Retyping the records exactly is the whole task.

Collected data
+===+
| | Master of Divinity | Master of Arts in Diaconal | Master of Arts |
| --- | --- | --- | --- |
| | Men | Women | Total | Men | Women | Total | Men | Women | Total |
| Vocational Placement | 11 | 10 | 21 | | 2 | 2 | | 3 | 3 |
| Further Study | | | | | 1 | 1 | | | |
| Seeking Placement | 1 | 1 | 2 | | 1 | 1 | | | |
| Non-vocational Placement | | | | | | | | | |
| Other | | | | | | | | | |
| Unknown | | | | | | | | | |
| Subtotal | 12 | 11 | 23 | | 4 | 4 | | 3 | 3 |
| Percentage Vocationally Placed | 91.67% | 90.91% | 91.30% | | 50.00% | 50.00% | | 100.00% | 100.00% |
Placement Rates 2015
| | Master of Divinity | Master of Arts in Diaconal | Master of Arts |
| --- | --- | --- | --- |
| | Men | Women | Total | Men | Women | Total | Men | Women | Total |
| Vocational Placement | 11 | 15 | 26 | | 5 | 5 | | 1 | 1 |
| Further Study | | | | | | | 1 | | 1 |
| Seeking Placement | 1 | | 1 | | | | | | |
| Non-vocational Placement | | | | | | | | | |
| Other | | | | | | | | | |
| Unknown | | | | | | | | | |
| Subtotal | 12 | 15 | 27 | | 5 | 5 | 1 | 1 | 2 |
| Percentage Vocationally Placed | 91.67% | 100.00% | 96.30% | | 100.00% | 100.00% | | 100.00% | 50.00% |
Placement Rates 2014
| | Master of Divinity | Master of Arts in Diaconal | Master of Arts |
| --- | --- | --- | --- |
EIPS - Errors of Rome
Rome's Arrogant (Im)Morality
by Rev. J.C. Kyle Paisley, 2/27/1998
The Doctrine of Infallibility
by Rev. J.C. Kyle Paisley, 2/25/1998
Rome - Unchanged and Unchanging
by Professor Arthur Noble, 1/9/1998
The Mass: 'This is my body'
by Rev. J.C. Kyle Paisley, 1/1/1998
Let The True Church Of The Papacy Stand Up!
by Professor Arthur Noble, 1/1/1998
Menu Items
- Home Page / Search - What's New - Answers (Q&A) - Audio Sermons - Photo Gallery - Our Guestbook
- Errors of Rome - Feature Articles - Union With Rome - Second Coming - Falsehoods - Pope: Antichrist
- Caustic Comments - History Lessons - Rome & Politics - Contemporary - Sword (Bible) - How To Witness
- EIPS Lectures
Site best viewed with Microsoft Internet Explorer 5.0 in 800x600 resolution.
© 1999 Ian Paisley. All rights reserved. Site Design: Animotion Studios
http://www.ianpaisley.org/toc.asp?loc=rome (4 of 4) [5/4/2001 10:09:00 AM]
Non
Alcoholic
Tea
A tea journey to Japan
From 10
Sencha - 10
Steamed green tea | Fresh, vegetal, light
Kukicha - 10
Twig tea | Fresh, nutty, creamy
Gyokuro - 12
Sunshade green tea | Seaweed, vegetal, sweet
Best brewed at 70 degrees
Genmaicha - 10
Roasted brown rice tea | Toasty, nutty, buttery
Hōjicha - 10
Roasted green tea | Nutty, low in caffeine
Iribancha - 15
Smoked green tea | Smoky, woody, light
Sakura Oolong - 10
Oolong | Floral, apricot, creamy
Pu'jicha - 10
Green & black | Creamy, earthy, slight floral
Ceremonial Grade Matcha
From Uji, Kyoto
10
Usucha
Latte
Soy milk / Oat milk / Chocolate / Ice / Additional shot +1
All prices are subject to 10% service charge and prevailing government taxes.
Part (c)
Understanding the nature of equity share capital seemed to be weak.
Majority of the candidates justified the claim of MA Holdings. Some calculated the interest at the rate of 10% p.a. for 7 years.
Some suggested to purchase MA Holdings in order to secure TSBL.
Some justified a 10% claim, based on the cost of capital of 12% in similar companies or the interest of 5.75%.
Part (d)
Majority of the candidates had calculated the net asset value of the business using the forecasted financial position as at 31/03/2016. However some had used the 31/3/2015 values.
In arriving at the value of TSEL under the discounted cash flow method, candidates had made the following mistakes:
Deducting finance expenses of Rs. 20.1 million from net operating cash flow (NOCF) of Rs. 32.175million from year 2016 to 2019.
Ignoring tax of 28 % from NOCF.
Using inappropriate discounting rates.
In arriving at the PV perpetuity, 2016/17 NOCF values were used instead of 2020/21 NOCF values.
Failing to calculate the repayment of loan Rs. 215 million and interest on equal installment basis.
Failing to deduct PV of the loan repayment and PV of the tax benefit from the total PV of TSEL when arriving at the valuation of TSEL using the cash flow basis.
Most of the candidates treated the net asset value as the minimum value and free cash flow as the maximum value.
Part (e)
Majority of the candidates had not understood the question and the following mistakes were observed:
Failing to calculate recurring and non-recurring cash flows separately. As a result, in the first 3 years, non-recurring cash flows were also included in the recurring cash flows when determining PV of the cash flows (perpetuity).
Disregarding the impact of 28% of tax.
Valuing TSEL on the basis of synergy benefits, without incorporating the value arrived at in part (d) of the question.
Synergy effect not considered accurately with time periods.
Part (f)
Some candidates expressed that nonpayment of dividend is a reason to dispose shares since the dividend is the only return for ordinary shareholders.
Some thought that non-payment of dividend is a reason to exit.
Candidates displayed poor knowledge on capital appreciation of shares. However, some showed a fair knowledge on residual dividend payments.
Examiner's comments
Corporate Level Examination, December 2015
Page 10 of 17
+===+
• OUTPUT
| | Master of Divinity | Master of Arts in Diaconal | Master of Arts |
| --- | --- | --- | --- |
| | Men | Women | Total | Men | Women | Total | Men | Women | Total |
| Vocational Placement | 11 | 10 | 21 | | 2 | 2 | | 3 | 3 |
| Further Study | | | | | 1 | 1 | | | |
| Seeking Placement | 1 | 1 | 2 | | 1 | 1 | | | |
| Non-vocational Placement | | | | | | | | | |
| Other | | | | | | | | | |
| Unknown | | | | | | | | | |
| Subtotal | 12 | 11 | 23 | | 4 | 4 | | 3 | 3 |
| Percentage Vocationally Placed | 91.67% | 90.91% | 91.30% | | 50.00% | 50.00% | | 100.00% | 100.00% |
Placement Rates 2015
| | Master of Divinity | Master of Arts in Diaconal | Master of Arts |
| --- | --- | --- | --- |
| | Men | Women | Total | Men | Women | Total | Men | Women | Total |
| Vocational Placement | 11 | 15 | 26 | | 5 | 5 | | 1 | 1 |
| Further Study | | | | | | | 1 | | 1 |
| Seeking Placement | 1 | | 1 | | | | | | |
| Non-vocational Placement | | | | | | | | | |
| Other | | | | | | | | | |
| Unknown | | | | | | | | | |
| Subtotal | 12 | 15 | 27 | | 5 | 5 | 1 | 1 | 2 |
| Percentage Vocationally Placed | 91.67% | 100.00% | 96.30% | | 100.00% | 100.00% | | 100.00% | 50.00% |
Placement Rates 2014
| | Master of Divinity | Master of Arts in Diaconal | Master of Arts |
| --- | --- | --- | --- |
EIPS - Errors of Rome
Rome's Arrogant (Im)Morality
by Rev. J.C. Kyle Paisley, 2/27/1998
The Doctrine of Infallibility
by Rev. J.C. Kyle Paisley, 2/25/1998
Rome - Unchanged and Unchanging
by Professor Arthur Noble, 1/9/1998
The Mass: 'This is my body'
by Rev. J.C. Kyle Paisley, 1/1/1998
Let The True Church Of The Papacy Stand Up!
by Professor Arthur Noble, 1/1/1998
Menu Items
- Home Page / Search - What's New - Answers (Q&A) - Audio Sermons - Photo Gallery - Our Guestbook
- Errors of Rome - Feature Articles - Union With Rome - Second Coming - Falsehoods - Pope: Antichrist
- Caustic Comments - History Lessons - Rome & Politics - Contemporary - Sword (Bible) - How To Witness
- EIPS Lectures
Site best viewed with Microsoft Internet Explorer 5.0 in 800x600 resolution.
© 1999 Ian Paisley. All rights reserved. Site Design: Animotion Studios
http://www.ianpaisley.org/toc.asp?loc=rome (4 of 4) [5/4/2001 10:09:00 AM]
Non
Alcoholic
Tea
A tea journey to Japan
From 10
Sencha - 10
Steamed green tea | Fresh, vegetal, light
Kukicha - 10
Twig tea | Fresh, nutty, creamy
Gyokuro - 12
Sunshade green tea | Seaweed, vegetal, sweet
Best brewed at 70 degrees
Genmaicha - 10
Roasted brown rice tea | Toasty, nutty, buttery
Hōjicha - 10
Roasted green tea | Nutty, low in caffeine
Iribancha - 15
Smoked green tea | Smoky, woody, light
Sakura Oolong - 10
Oolong | Floral, apricot, creamy
Pu'jicha - 10
Green & black | Creamy, earthy, slight floral
Ceremonial Grade Matcha
From Uji, Kyoto
10
Usucha
Latte
Soy milk / Oat milk / Chocolate / Ice / Additional shot +1
All prices are subject to 10% service charge and prevailing government taxes.
Part (c)
Understanding the nature of equity share capital seemed to be weak.
Majority of the candidates justified the claim of MA Holdings. Some calculated the interest at the rate of 10% p.a. for 7 years.
Some suggested to purchase MA Holdings in order to secure TSBL.
Some justified a 10% claim, based on the cost of capital of 12% in similar companies or the interest of 5.75%.
Part (d)
Majority of the candidates had calculated the net asset value of the business using the forecasted financial position as at 31/03/2016. However some had used the 31/3/2015 values.
In arriving at the value of TSEL under the discounted cash flow method, candidates had made the following mistakes:
Deducting finance expenses of Rs. 20.1 million from net operating cash flow (NOCF) of Rs. 32.175million from year 2016 to 2019.
Ignoring tax of 28 % from NOCF.
Using inappropriate discounting rates.
In arriving at the PV perpetuity, 2016/17 NOCF values were used instead of 2020/21 NOCF values.
Failing to calculate the repayment of loan Rs. 215 million and interest on equal installment basis.
Failing to deduct PV of the loan repayment and PV of the tax benefit from the total PV of TSEL when arriving at the valuation of TSEL using the cash flow basis.
Most of the candidates treated the net asset value as the minimum value and free cash flow as the maximum value.
Part (e)
Majority of the candidates had not understood the question and the following mistakes were observed:
Failing to calculate recurring and non-recurring cash flows separately. As a result, in the first 3 years, non-recurring cash flows were also included in the recurring cash flows when determining PV of the cash flows (perpetuity).
Disregarding the impact of 28% of tax.
Valuing TSEL on the basis of synergy benefits, without incorporating the value arrived at in part (d) of the question.
Synergy effect not considered accurately with time periods.
Part (f)
Some candidates expressed that nonpayment of dividend is a reason to dispose shares since the dividend is the only return for ordinary shareholders.
Some thought that non-payment of dividend is a reason to exit.
Candidates displayed poor knowledge on capital appreciation of shares. However, some showed a fair knowledge on residual dividend payments.
Examiner's comments
Corporate Level Examination, December 2015
Page 10 of 17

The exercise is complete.